A repetitive DNA probe for the sensitive detection of Fasciola hepatica infected snails.

Epizootiologic studies on F. hepatica frequently use microscopic techniques for the detection of infected snails, however, the poor efficiency, sensitivity, and specificity associated with these techniques limit their usefulness. A DNA-based test for the identification of snails infected with larval stages of F. hepatica would solve these problems and enable a level of detection accuracy previously unavailable. We have cloned and sequenced a 124 bp fragment of repetitive DNA from F. hepatica which hybridizes specifically with DNA of F. hepatica but not with DNA of its snail intermediate hosts Fossaria cubensis and Pseudosuccinea columella, or with DNA of Fascioloides magna and Paramphistomum liorchis, ruminant trematodes which share the same intermediate host and same enzootic range as F. hepatica. Using this 124 bp fragment as a probe, infection in snails was detected immediately following miracidial penetration, thus a sensitivity equivalent to the minimum biologic unit of the parasite was achieved.

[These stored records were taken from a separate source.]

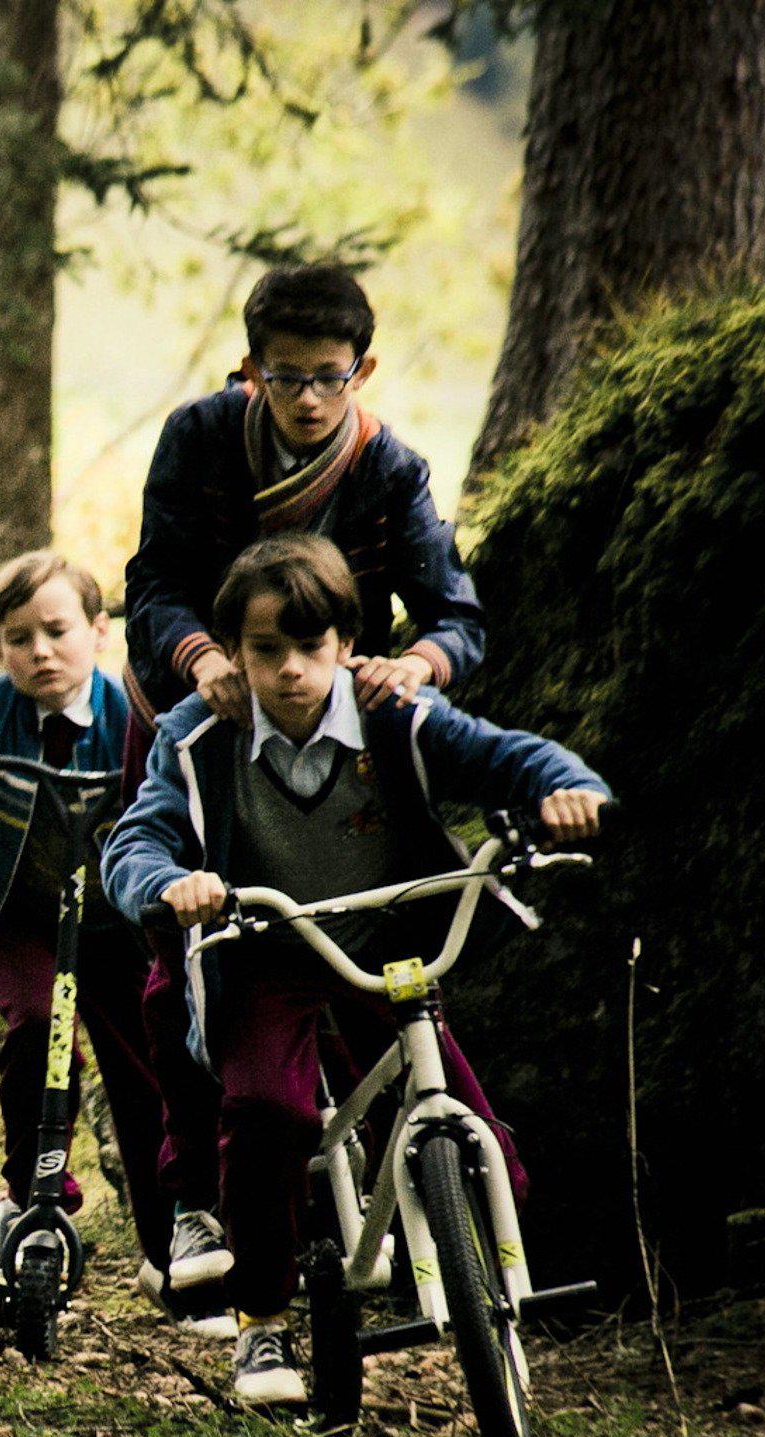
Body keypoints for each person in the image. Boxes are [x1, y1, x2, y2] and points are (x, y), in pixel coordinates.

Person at [102, 534, 608, 1410]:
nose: (293, 670)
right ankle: (262, 1320)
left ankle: (491, 1284)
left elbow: (509, 756)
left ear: (346, 642)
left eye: (312, 646)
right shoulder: (198, 738)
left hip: (387, 942)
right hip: (267, 948)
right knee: (266, 1112)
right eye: (267, 650)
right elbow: (138, 838)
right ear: (234, 652)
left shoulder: (393, 712)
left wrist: (569, 789)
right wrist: (169, 882)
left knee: (473, 1121)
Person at [116, 261, 492, 1298]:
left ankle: (422, 1210)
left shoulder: (393, 472)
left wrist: (414, 667)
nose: (312, 399)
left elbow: (454, 613)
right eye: (288, 378)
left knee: (375, 949)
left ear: (363, 369)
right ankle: (194, 1195)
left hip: (333, 730)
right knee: (182, 959)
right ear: (251, 371)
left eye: (333, 376)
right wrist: (200, 660)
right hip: (201, 720)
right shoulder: (199, 440)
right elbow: (151, 584)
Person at [0, 551, 202, 1321]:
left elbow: (180, 814)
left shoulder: (135, 718)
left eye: (58, 631)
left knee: (148, 1068)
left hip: (116, 921)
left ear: (99, 631)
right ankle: (35, 1198)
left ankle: (172, 1249)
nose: (41, 652)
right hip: (16, 918)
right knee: (37, 1024)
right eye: (18, 639)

This 124 bp repeated sequence belongs to a large family of 124 bp repeats that share a high level of sequence identity and constitute approximately 15% of the F. hepatica genome. We also report here the development of a quick and inexpensive DNA extraction protocol for use in field-collected snails. Thus, we have developed both a highly sensitive and specific DNA probe and a means to use the probe in a large epizootiologic study of F. hepatica where thousands of field-collected snails need to be assayed for infection.